Heute blinkt mein Kalender auf: Fahrt nach Yakushima und Besuch bei Mankichi und Keita Watanabe. Doch statt den Mejiros am Rande des Teegartens von Familie Watanabe auf der atemberaubenden Insel Yakushima zu lauschen, höre ich bei offenem Fenster Amseln, Spatzen und Ringeltauben auf dem Hof hinter unserem Büro in Frankfurt.

Für dieses Jahr hatten wir geplant etwas mehr Zeit auf Yakushima zu verbringen, nachdem die Besuche in den letzten beiden Jahren zwar wunderschön, aber doch auch mit Hektik verbunden waren, sodass es schwer war, sich ganz auf diese besondere Stimmung einzulassen, mit einem halben Blick auf der Uhr um bloß nicht die Fähre zurück zu verpassen. Nun verschiebt sich die Reise erstmal für einige Zeit.

Auf Yakushima geht die Ernte immer sehr früh los. Das liegt an der Lage südlich der japanischen Hauptinseln. Durch eine besondere Meeresströmung gelangt immer wieder sehr feuchte, milde Luft  zur Insel, sodass es häufig regnet, die Temperaturen aber vergleichsweise mild sind. Im letzten Jahr hatten wir sehr großes Glück, weil wir einen sonnigen warmen, fast untypisch-schönen  Frühlingstag für unseren Besuch erwischt hatten. Da haben wir uns zwischen den Teereihen niedergelassen und uns bei leckerem Tee den ersten Sonnenbrand des Jahres geholt.

Keita Watanabe berichtet uns in diesem Jahr, dass es obwohl der Winter außergewöhnlich warm war, im März und April wiederum ungewöhnlich kühl war, sodass die früh austreibenden Strauchsorten nur wenige Triebe angesetzt haben. Die Erntemenge ist aus diesem Grund nur bei etwa der Hälfte im Vergleich zum letzten Jahr. Gleichzeitig sind die Triebe danach nur langsam gewachsen, wodurch der Geschmack sehr dicht ist. Während der Erntezeit hat es in diesem Jahr nur wenig geregnet, sodass jeweils zum perfekten Zeitpunkt für die jeweiligen Strauchsorte geerntet werden konnte.

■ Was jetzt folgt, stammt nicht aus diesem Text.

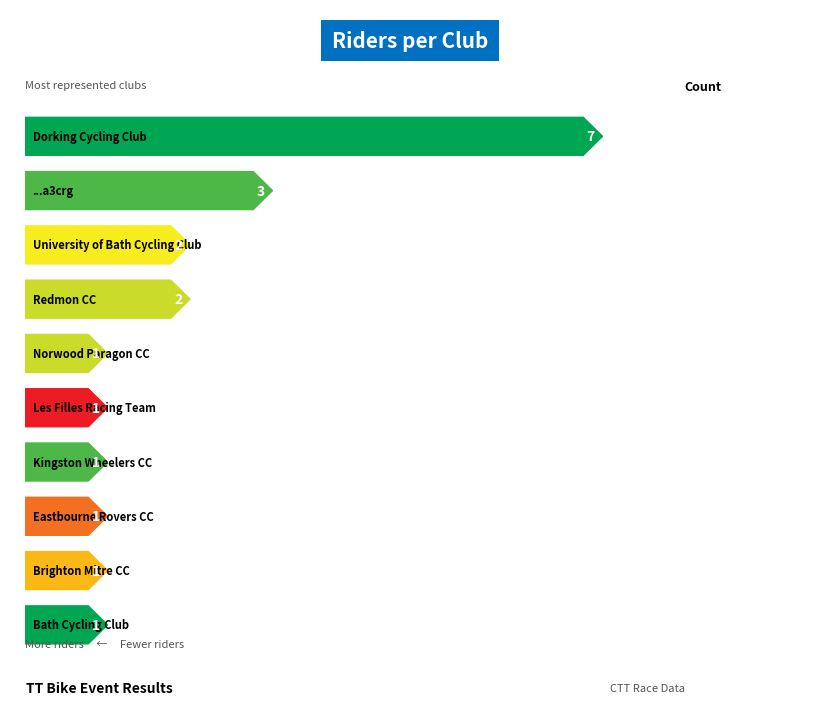

What is the maximum value shown in the chart?

7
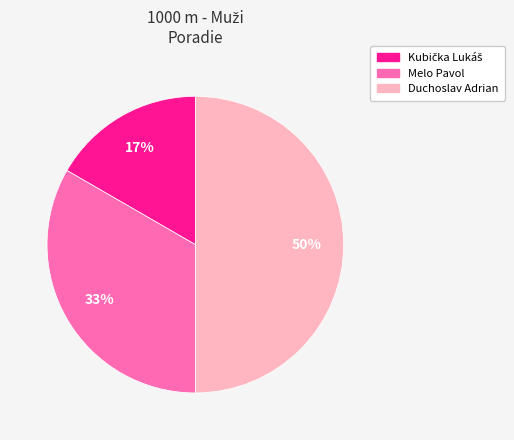

To the nearest percent, what portion does Duchoslav Adrian represent?

50%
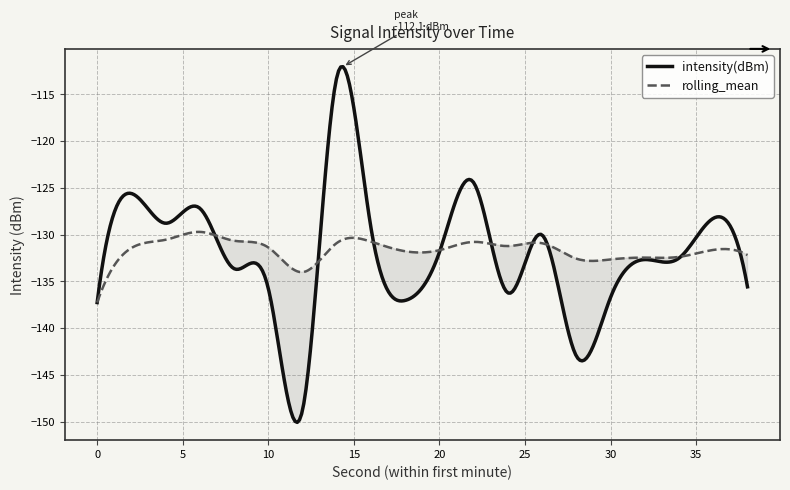

The value of rolling_mean at 2 is -68.2. True or false?

False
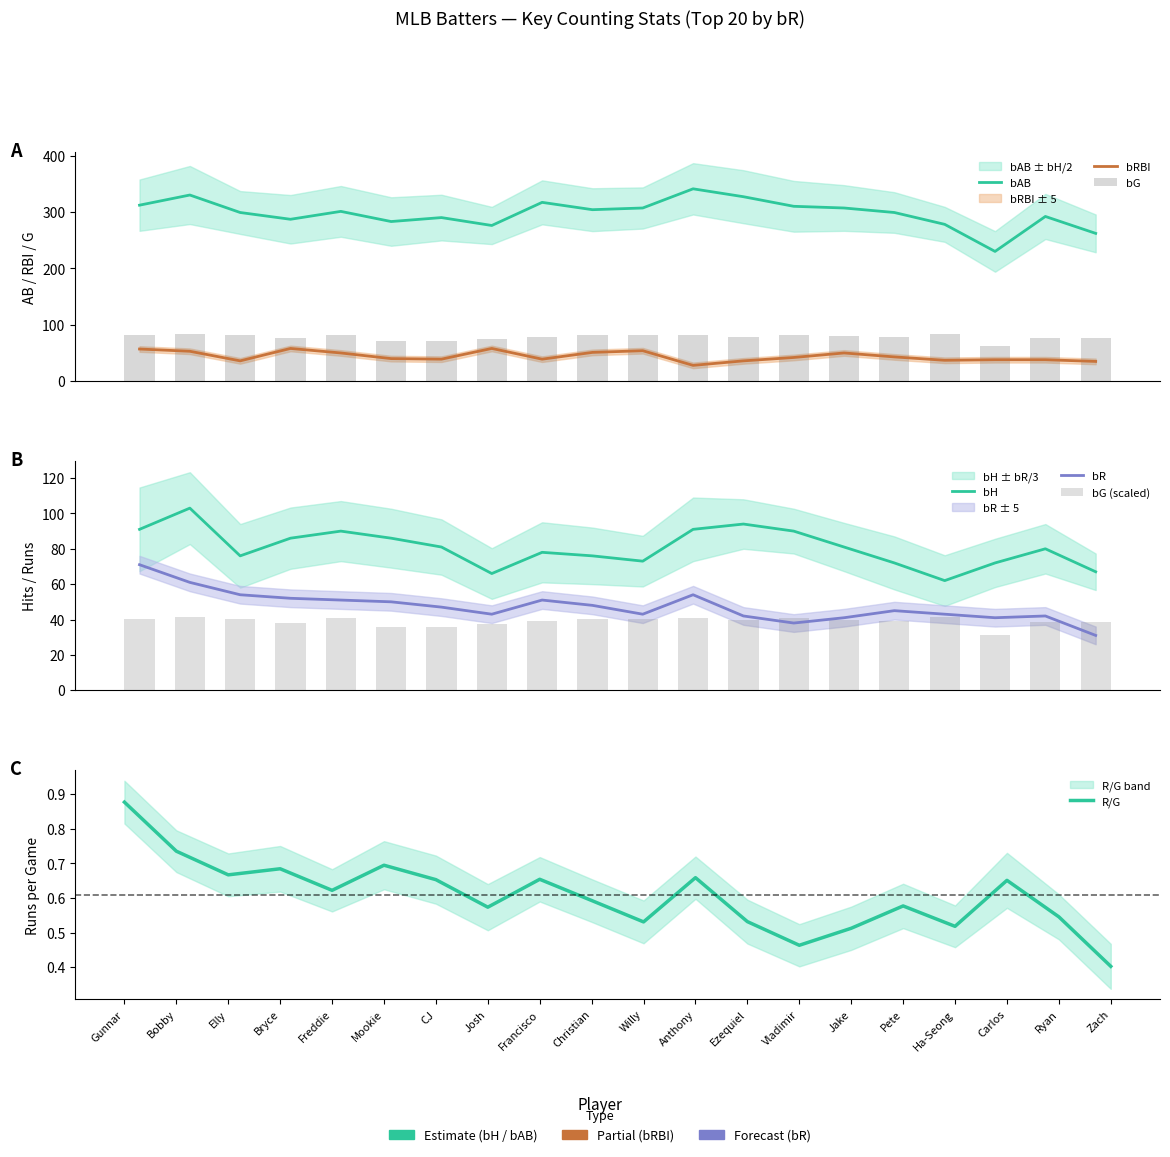

Reading left to right, what are all the values shown in this chart?

bG: 81	83	81	76	82	72	72	75	78	81	81	82	79	82	80	78	83	63	77	77
bAB: 312	330	299	287	301	283	290	276	317	304	307	341	327	310	307	299	278	230	292	262
bH: 91	103	76	86	90	86	81	66	78	76	73	91	94	90	81	72	62	72	80	67
bR: 71	61	54	52	51	50	47	43	51	48	43	54	42	38	41	45	43	41	42	31
bRBI: 57	53	36	58	50	40	39	58	39	51	54	28	36	42	50	43	37	38	38	35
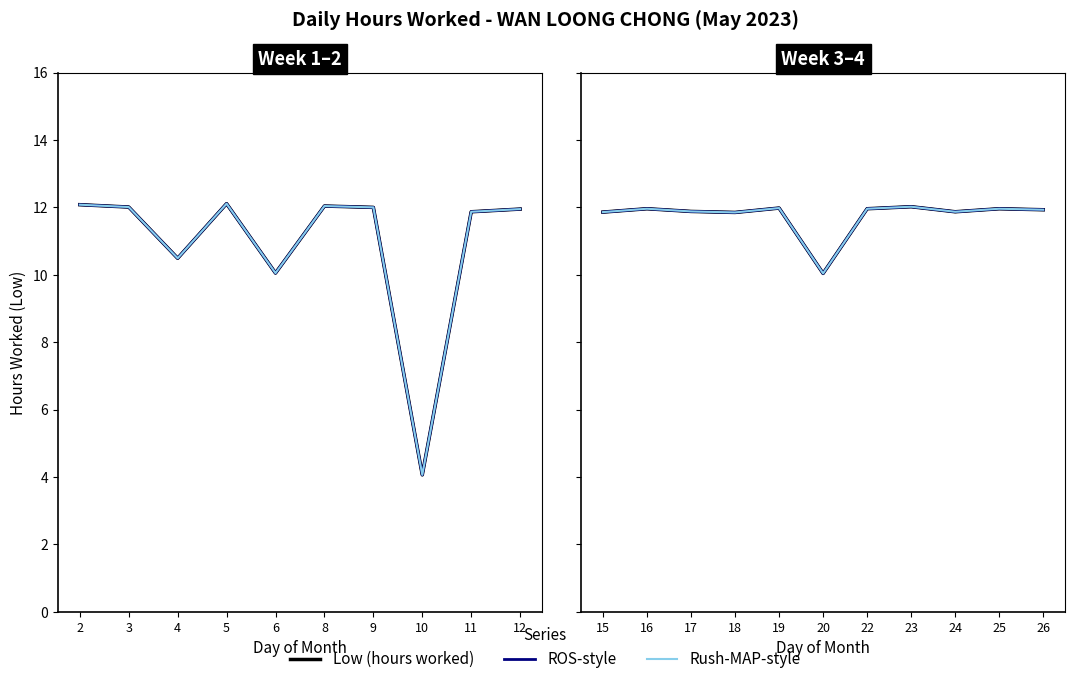

Where does the Low (hours worked) series first go above 11?

15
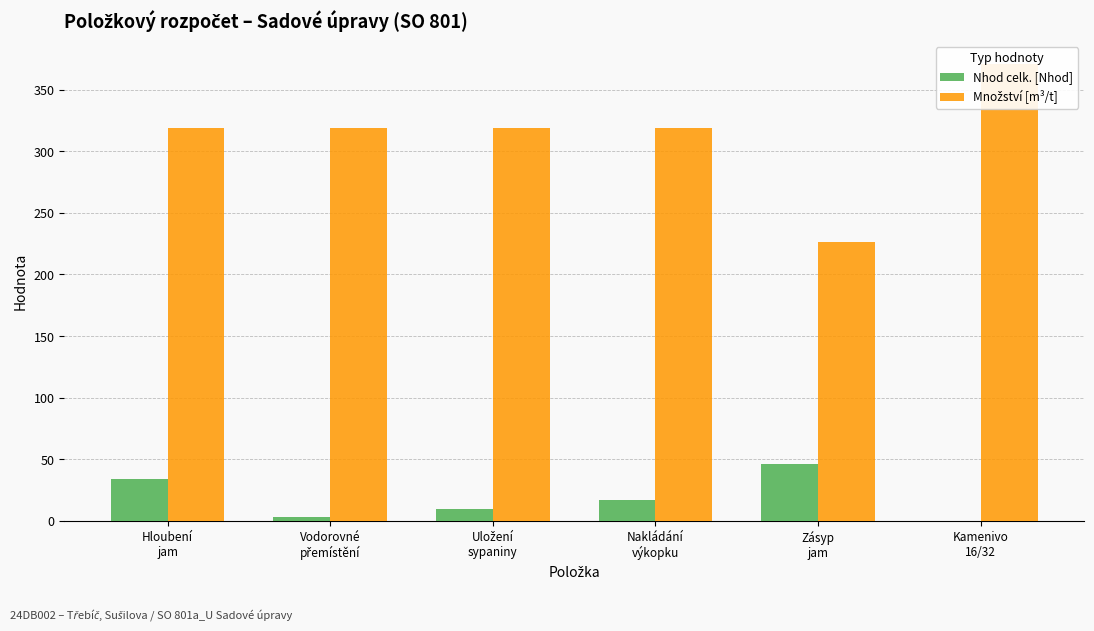

Reading left to right, extract all data points from this chart.

Nhod celk. [Nhod]: Hloubení
jam=33.8	Vodorovné
přemístění=3.5	Uložení
sypaniny=9.9	Nakládání
výkopku=16.9	Zásyp
jam=45.8	Kamenivo
16/32=0.0
Množství [m³/t]: Hloubení
jam=318.7	Vodorovné
přemístění=318.7	Uložení
sypaniny=318.7	Nakládání
výkopku=318.7	Zásyp
jam=226.7	Kamenivo
16/32=370.7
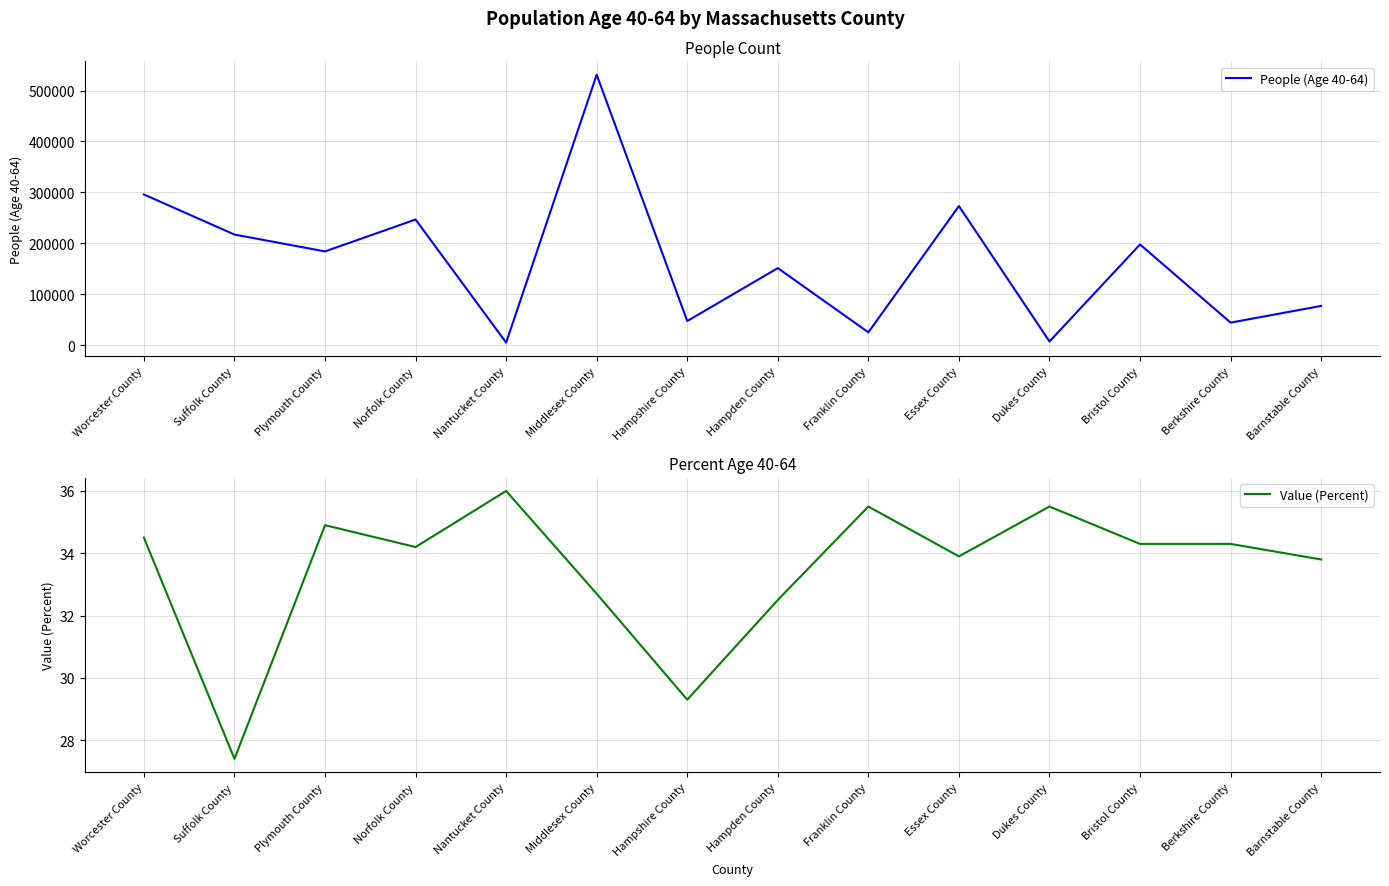

At which label is People (Age 40-64) closest to 268017?

Essex County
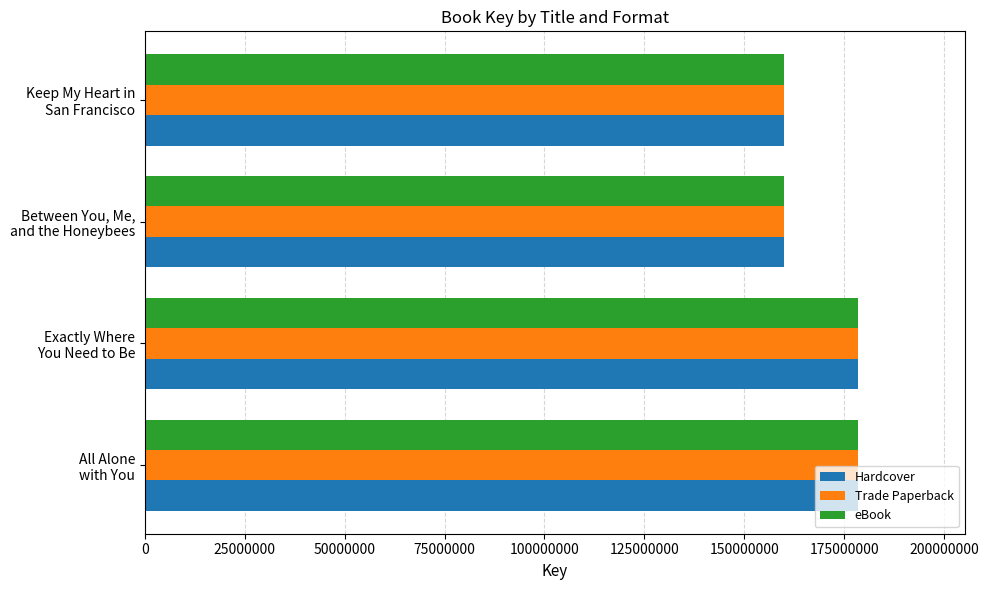

What is the minimum value for Hardcover?

159896676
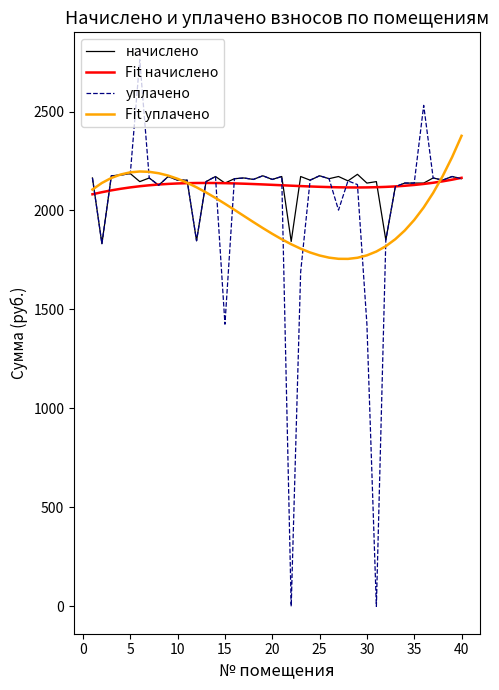

What are all the series names shown in the legend?

начислено, Fit начислено, уплачено, Fit уплачено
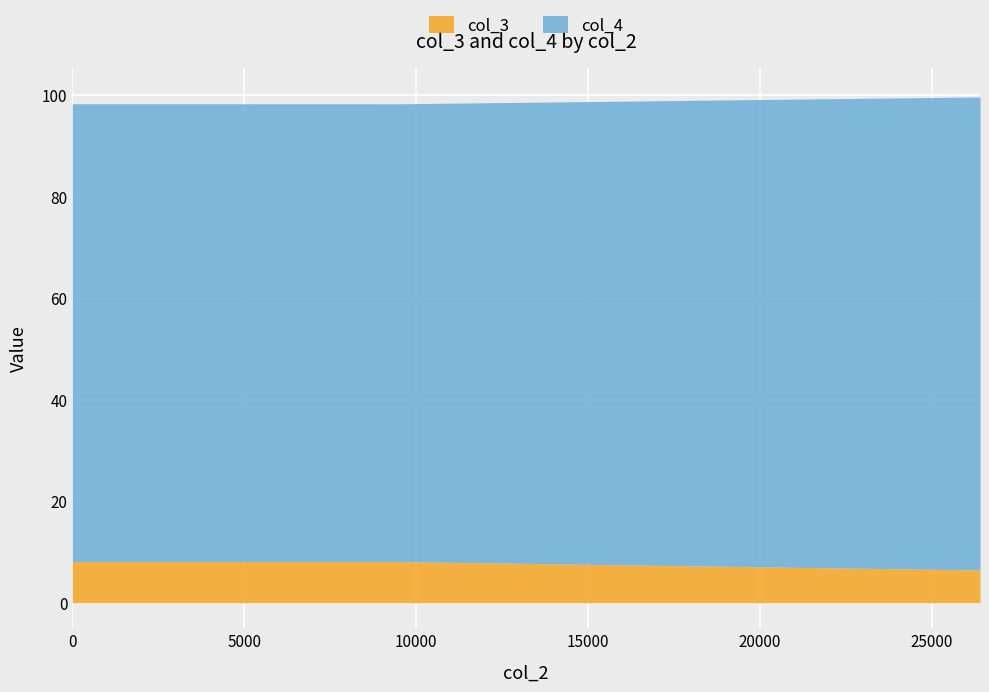

Which series has the widest spread of values?

col_3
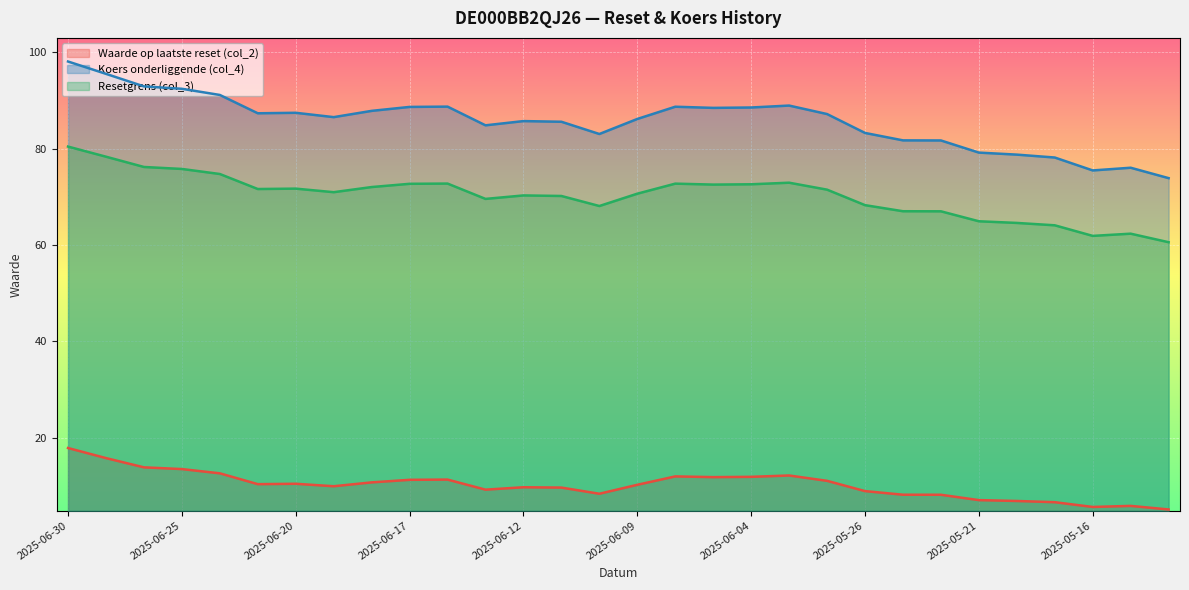

At which category does the chart reach its peak across all series?

2025-06-30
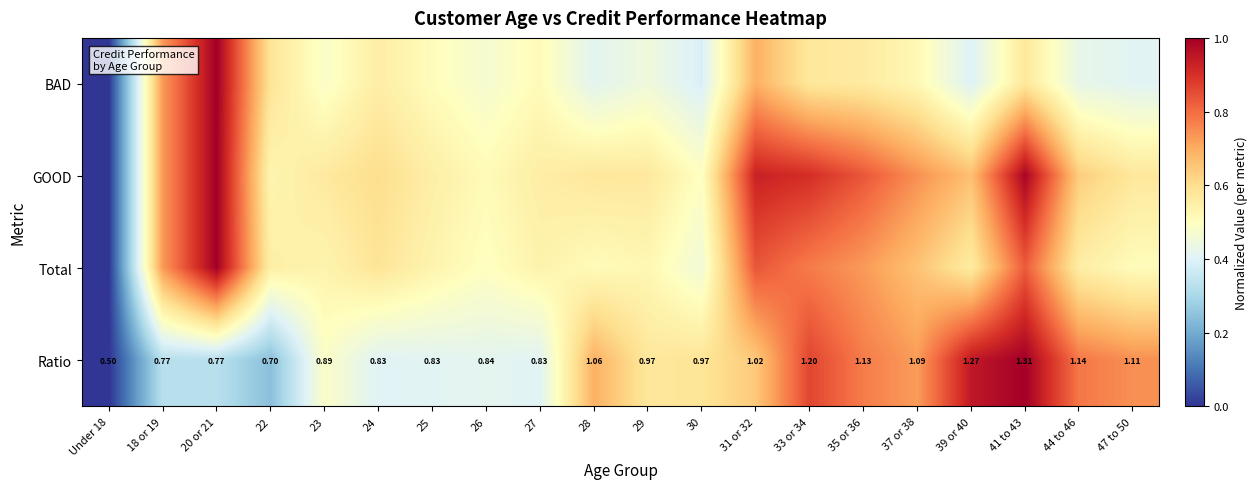

How many values in the BAD series exceed 0?

19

Begonnen haben Watanabes wieder mit ihrer frühesten Strauchsorte Kuritawase. Der erste Erntetag war in diesem Jahr der 5. April 2020.  Die Kuritawase ist eine spezielle Züchtung, die ein Herr Kurita für die südlichen japanischen Inseln gezüchtet hat. Diese Sorte beginnt sehr früh mit dem Wachstum. In anderen Regionen weiter nördlich würde hier die Gefahr von Frostschäden im Frühjahr, den Anbau unmöglich machen. Da es auf Yakushima praktisch keine Frostprobleme gibt, ist diese Sorte wirklich perfekt für diesen Standort. Einen Tag später am 6.April wurde dann die Strauchvarietät Asatsuyu geerntet. In diesem Jahr lag der Erntezeitpunkt der Sae Midori außergewöhnlich spät. Manchmal ist sie noch vor den Asatsuyu-Sträuchern erntereif, in diesem Jahr erst 5 Tage nach der Varietät Asatsuyu. Um eine schöne Aufgussfarbe zu erhalten, haben Watanabes ihre Kabuse-Sorten in diesem Jahr zwei Wochen, statt den sonst üblichen 7 bis 10 Tagen beschattet. Bei der Verarbeitung hat Mankichi Watanabe dann besonders auf den Duft der Tees geachtet und so strömen einem nun edle Fruchtnoten, die an frischen Pfirsich erinnern beim Öffnen der Packung des Watanabe Kabuse Shincha entgegen.

Noch bevor der Watanabe Kabuse Shincha versandfertig war, hat sich Keita Watanabe auch noch einem neuen Projekt zuwenden können: Seit ein paar Jahren testet er im kleinen Rahmen neue Teesorten herzustellen. In den letzten Jahren ist dabei der Keita-no-Koucha, ein duftiger Schwarztee von der ersten Ernte entstanden. In diesem Jahr wird es noch eine neue Überraschung geben. Ihr könnt gespannt sein.